#### Source material ####
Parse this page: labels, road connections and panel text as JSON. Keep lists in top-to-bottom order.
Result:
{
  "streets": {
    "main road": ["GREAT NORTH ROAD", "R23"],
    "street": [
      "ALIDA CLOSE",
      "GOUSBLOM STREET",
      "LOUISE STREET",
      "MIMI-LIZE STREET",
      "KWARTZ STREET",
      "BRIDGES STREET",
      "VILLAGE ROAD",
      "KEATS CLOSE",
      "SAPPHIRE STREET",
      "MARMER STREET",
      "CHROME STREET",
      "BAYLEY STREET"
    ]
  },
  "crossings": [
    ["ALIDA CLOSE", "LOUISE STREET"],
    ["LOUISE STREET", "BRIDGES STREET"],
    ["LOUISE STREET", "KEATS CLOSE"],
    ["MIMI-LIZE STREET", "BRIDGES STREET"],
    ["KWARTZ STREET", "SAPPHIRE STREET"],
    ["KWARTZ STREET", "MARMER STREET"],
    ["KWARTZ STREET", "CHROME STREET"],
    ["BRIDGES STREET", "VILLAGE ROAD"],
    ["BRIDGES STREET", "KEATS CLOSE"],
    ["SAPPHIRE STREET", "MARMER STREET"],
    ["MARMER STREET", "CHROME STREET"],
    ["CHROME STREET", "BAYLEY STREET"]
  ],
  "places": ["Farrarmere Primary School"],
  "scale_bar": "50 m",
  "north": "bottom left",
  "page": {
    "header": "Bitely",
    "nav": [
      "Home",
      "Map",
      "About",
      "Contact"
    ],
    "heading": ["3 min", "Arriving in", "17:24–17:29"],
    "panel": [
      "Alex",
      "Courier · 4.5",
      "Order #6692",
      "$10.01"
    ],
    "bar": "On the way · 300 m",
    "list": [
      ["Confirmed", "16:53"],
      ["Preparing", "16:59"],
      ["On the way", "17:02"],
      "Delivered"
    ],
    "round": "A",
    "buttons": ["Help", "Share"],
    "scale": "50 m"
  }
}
####
__What to work on__
For each record above, output it exactly as written.

__Written reply__
Parse this page: labels, road connections and panel text as JSON. Keep lists in top-to-bottom order.
Result:
{
  "streets": {
    "main road": ["GREAT NORTH ROAD", "R23"],
    "street": [
      "ALIDA CLOSE",
      "GOUSBLOM STREET",
      "LOUISE STREET",
      "MIMI-LIZE STREET",
      "KWARTZ STREET",
      "BRIDGES STREET",
      "VILLAGE ROAD",
      "KEATS CLOSE",
      "SAPPHIRE STREET",
      "MARMER STREET",
      "CHROME STREET",
      "BAYLEY STREET"
    ]
  },
  "crossings": [
    ["ALIDA CLOSE", "LOUISE STREET"],
    ["LOUISE STREET", "BRIDGES STREET"],
    ["LOUISE STREET", "KEATS CLOSE"],
    ["MIMI-LIZE STREET", "BRIDGES STREET"],
    ["KWARTZ STREET", "SAPPHIRE STREET"],
    ["KWARTZ STREET", "MARMER STREET"],
    ["KWARTZ STREET", "CHROME STREET"],
    ["BRIDGES STREET", "VILLAGE ROAD"],
    ["BRIDGES STREET", "KEATS CLOSE"],
    ["SAPPHIRE STREET", "MARMER STREET"],
    ["MARMER STREET", "CHROME STREET"],
    ["CHROME STREET", "BAYLEY STREET"]
  ],
  "places": ["Farrarmere Primary School"],
  "scale_bar": "50 m",
  "north": "bottom left",
  "page": {
    "header": "Bitely",
    "nav": [
      "Home",
      "Map",
      "About",
      "Contact"
    ],
    "heading": ["3 min", "Arriving in", "17:24–17:29"],
    "panel": [
      "Alex",
      "Courier · 4.5",
      "Order #6692",
      "$10.01"
    ],
    "bar": "On the way · 300 m",
    "list": [
      ["Confirmed", "16:53"],
      ["Preparing", "16:59"],
      ["On the way", "17:02"],
      "Delivered"
    ],
    "round": "A",
    "buttons": ["Help", "Share"],
    "scale": "50 m"
  }
}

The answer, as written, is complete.